## YOUR OBJECTIVE
One exact copy of the listing, minus the images, is the required answer.

## MATERIAL FOR THE TASK

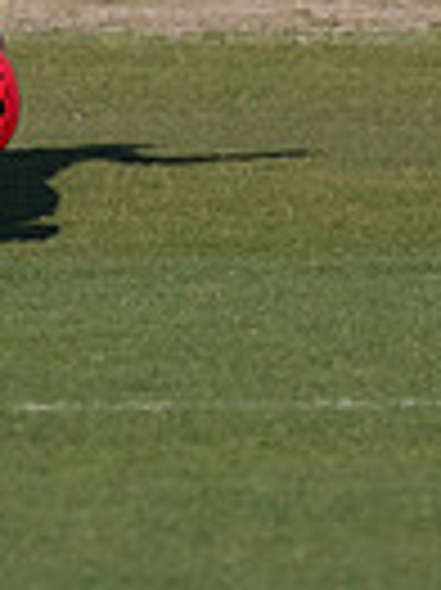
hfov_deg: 0.5
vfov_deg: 0.6
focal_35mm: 3203
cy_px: -130
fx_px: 54496
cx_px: 64
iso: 800
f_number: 8
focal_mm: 420
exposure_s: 1/4000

## WRITTEN RESPONSE
hfov_deg: 0.5
vfov_deg: 0.6
focal_35mm: 3203
cy_px: -130
fx_px: 54496
cx_px: 64
iso: 800
f_number: 8
focal_mm: 420
exposure_s: 1/4000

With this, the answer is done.